# Hello, again: I was the guy who fancied G scale



## jonmyrlebailey (Sep 3, 2011)

Here is a plan of my future layout. What do you think? I have decided against an automated layout and have opted this closed figure 8 instead for simplicity. A train can roll around the circuit continously with no need for computer automation or constant human input.











Here is my original plans which would require automation and be too involved.


----------



## jonmyrlebailey (Sep 3, 2011)

My G scale trains shall be a consistent *1:1:31.889 *all over. The track gauge of G scale is a consistent 1:1.772" ansd real-life standard gauge is 56.5". Mine will be a STANDARD gauge scale model and not a NARROW gauge one. I want my locomotives and rolling stock to be TRUE to life in scale (*American standard gauge*). It seems tough to find G scale standard-gauge steam engines that look CUTE like many of the narrow-gauge scale models do. Those popular UP Big Boys, standard guage I believe, look ugly as sin. 

I want battery train power, rail sounds and DCC. The layout must be supremely weatherproof in design and materials. There will be no electric current in the steel, high-grade precision tracks.

Also, my layout needs to be designed for easy disassembly and tranport in a moving van much like a carnival roller coaster. A modual table that comes apart in up to 8-foot-long sections. The feet of the table will have pods on the ground that can be raised or lowered by turning screws so as to make leveling easy. The train table itself must also be outdoor-weather durable. The train table will be raised up 4 feet off the ground to keep the layout cleaner and be out of reach of backyard dogs, lawn mowers, weadeaters and careless human feet. Trains also look more life-like when viewed near eye level also. The loops of the 8 are open up inside to standing humans for easy layout acess for cleaning and maintenance. It will also make it easier to maintain the ground and weeds underneath the layout.


----------



## gunrunnerjohn (Nov 10, 2010)

You know, you could have the long mainline and just a loop at each end to reverse the trains, that way you could be closer to the original plan if you desired.


----------



## jonmyrlebailey (Sep 3, 2011)

Thank you, Mr. Gun, but that would consume to much real estate in my backyard. Come to think of it, my new figure 8 design allows over-under rail bridge action. Now, how to get a G-scale ALCO Cooke Works 1901 10-wheeler???

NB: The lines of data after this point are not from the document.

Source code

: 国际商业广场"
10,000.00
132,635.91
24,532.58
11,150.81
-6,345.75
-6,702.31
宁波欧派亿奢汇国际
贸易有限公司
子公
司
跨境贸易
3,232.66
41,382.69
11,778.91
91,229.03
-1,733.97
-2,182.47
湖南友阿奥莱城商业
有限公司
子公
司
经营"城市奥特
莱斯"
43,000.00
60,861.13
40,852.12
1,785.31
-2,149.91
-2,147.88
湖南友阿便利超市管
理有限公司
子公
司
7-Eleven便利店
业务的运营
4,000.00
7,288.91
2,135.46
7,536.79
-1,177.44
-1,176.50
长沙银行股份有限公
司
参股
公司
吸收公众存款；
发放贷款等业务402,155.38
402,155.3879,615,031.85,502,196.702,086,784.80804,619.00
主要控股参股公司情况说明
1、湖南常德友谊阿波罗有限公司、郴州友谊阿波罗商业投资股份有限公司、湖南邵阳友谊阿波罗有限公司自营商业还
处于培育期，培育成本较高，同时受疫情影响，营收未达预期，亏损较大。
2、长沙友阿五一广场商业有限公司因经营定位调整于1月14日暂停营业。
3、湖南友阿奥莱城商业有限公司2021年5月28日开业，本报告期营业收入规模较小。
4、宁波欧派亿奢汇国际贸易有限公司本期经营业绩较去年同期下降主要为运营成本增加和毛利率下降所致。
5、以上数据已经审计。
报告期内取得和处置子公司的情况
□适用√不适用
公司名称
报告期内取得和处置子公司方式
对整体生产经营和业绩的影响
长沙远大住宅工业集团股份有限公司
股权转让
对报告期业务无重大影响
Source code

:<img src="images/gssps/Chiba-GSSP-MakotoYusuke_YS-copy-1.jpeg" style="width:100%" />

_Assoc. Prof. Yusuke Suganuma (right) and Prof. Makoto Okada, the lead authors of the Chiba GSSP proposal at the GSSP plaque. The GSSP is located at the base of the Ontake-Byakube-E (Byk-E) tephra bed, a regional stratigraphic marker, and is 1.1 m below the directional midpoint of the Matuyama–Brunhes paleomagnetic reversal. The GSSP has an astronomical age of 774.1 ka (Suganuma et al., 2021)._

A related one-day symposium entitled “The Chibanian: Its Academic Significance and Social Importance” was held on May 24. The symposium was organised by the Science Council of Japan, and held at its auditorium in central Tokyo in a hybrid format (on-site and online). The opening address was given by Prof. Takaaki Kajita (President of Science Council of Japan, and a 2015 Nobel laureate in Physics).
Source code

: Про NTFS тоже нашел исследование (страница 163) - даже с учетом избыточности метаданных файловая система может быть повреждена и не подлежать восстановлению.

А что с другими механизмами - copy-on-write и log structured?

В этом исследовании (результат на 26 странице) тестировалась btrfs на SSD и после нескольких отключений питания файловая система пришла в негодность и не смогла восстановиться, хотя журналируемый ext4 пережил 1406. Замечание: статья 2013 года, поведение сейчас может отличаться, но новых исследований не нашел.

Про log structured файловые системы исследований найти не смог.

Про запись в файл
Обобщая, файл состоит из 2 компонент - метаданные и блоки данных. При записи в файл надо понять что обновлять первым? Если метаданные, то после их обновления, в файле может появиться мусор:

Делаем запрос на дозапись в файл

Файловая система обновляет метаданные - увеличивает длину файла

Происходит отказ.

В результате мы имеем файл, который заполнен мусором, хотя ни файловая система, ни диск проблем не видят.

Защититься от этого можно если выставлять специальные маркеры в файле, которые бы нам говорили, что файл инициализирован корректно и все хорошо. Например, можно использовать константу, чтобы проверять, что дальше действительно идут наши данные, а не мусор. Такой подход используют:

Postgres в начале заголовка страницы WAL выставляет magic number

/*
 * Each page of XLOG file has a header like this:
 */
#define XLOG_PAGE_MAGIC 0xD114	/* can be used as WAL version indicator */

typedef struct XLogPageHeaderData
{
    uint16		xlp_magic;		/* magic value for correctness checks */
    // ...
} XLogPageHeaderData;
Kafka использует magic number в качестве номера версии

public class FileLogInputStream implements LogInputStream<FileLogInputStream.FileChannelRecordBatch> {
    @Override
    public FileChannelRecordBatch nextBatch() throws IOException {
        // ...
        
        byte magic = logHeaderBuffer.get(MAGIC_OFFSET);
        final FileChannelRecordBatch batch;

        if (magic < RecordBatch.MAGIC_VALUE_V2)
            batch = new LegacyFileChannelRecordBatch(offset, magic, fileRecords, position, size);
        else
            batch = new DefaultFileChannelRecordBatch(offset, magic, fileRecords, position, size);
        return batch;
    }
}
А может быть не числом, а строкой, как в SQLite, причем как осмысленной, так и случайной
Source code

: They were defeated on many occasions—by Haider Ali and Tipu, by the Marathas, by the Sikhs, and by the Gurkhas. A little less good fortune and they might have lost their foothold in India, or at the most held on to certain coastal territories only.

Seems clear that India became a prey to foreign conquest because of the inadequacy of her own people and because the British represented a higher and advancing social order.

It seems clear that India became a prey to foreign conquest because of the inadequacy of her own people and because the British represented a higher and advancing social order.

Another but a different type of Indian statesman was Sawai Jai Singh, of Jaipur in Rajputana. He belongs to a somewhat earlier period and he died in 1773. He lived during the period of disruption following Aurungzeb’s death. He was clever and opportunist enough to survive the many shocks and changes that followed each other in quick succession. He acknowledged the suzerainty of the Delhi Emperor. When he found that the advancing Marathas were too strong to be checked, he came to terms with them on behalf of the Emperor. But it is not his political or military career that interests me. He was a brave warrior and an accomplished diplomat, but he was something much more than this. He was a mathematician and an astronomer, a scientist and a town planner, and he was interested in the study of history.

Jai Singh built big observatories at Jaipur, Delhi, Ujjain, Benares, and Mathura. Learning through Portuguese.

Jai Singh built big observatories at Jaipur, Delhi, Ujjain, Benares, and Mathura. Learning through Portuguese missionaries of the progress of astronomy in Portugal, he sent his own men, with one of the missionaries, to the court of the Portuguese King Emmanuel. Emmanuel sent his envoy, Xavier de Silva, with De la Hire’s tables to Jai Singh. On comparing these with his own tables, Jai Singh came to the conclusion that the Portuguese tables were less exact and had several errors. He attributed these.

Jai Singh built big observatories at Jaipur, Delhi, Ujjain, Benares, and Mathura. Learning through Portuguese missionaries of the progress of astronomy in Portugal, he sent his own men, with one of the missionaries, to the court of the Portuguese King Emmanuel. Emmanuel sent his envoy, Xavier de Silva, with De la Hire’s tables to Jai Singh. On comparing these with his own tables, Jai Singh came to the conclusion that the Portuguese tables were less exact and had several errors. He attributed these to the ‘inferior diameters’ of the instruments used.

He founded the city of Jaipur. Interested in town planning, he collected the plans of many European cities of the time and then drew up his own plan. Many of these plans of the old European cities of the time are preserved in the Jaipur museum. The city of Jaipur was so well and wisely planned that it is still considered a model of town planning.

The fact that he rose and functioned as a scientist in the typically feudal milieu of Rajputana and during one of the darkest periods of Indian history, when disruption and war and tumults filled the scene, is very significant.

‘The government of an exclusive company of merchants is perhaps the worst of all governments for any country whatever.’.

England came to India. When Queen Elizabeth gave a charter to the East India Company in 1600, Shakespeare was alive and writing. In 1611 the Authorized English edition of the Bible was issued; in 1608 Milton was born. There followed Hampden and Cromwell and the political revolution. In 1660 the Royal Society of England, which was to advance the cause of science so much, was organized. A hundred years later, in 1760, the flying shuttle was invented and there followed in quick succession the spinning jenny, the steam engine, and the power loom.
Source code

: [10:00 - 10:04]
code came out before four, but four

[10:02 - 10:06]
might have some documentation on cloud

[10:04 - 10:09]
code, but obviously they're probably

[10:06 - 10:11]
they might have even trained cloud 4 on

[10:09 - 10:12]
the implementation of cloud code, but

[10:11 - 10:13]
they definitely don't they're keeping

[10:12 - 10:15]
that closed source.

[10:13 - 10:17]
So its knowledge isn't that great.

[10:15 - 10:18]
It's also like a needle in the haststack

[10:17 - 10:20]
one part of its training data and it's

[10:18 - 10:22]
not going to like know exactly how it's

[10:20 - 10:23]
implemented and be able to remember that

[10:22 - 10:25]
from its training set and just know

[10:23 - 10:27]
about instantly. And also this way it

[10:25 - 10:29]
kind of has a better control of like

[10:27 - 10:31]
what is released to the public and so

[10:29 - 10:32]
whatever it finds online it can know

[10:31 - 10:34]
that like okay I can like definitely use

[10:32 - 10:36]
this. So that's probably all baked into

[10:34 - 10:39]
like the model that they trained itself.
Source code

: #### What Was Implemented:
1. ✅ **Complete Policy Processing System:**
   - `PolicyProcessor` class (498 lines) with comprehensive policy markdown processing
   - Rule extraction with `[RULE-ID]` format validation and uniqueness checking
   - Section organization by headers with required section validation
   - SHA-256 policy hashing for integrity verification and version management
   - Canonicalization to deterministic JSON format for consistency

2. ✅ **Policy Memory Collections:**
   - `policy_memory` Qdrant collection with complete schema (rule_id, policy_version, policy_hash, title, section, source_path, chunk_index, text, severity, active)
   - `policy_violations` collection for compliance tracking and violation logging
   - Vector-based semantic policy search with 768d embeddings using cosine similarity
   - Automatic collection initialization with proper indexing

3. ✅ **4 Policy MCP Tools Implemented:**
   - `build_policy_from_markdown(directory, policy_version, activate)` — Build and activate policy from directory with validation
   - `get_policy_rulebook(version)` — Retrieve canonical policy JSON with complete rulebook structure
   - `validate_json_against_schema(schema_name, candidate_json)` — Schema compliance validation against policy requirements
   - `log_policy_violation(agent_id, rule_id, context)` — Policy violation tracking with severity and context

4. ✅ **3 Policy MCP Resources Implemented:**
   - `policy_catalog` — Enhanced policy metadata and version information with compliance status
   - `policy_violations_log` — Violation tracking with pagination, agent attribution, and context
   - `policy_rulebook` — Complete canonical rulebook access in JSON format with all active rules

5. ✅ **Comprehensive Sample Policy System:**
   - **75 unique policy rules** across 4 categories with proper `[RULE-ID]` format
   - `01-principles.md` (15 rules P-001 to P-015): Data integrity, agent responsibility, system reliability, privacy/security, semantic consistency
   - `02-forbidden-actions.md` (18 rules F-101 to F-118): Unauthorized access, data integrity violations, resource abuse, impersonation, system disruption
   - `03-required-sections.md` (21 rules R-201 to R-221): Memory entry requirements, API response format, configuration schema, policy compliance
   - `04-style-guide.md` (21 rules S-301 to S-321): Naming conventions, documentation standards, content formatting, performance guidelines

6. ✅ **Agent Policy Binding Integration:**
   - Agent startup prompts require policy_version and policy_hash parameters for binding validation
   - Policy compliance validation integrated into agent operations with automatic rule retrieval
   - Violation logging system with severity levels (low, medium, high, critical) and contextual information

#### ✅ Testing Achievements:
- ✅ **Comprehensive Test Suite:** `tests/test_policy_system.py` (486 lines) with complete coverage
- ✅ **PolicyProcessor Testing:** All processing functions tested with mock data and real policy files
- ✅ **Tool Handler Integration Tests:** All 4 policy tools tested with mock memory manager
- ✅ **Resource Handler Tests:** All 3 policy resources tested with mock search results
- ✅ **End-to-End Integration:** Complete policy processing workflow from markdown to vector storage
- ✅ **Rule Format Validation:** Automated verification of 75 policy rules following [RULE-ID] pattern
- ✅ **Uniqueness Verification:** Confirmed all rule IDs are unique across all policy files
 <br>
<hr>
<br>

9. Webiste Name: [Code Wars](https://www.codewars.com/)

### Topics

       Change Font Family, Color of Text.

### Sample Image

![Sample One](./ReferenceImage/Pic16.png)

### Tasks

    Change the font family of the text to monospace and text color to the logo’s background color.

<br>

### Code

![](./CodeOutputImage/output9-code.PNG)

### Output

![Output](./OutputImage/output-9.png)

Are there custom scale steam engine builders who can model anything?


----------



## gunrunnerjohn (Nov 10, 2010)

Well, if price is no object, I suspect you can get most anything.  OTOH, I don't know of any personally...


----------



## tjcruiser (Jan 10, 2010)

A _table_ layout for outside setup? Interesting. That will be quite the large-scale undertaking to transport that thing around, as needed. What's your game plan as to where (locations) you plan to set this up? Local fairs and the like?

I'm also wondering about human access to the inside of either loop. Obviously, one can crawl under the table, but do you plan on having just "official" operators there, or any kids and the like to want to watch the trains go round? If the latter, the duck-under approach might be llimiting to all viewers. If the former, maybe its a good "protective" asset.

Cheers,

TJ


----------



## jonmyrlebailey (Sep 3, 2011)

The duck-under construction is to facilitate easy maintenance, construction and yard work. It will also reduce costs, mass and building materials. The train will be normally viewed from outside the loop in front when played with. I want the thing transportable in case I ever have to move from one house to another. The table is to bring the layout up to eye level for realistic looks and to keep the dogs off the layout. Labrador retrievers can be quite destructive to layouts otherwise. When you see a real train pass at a grade crossing, you are seated in your car at ground level looking UP at the huge locomotive, not 500 feet up in a helicopter. Small children will have to be seated up on a high platform, which could also be added.


----------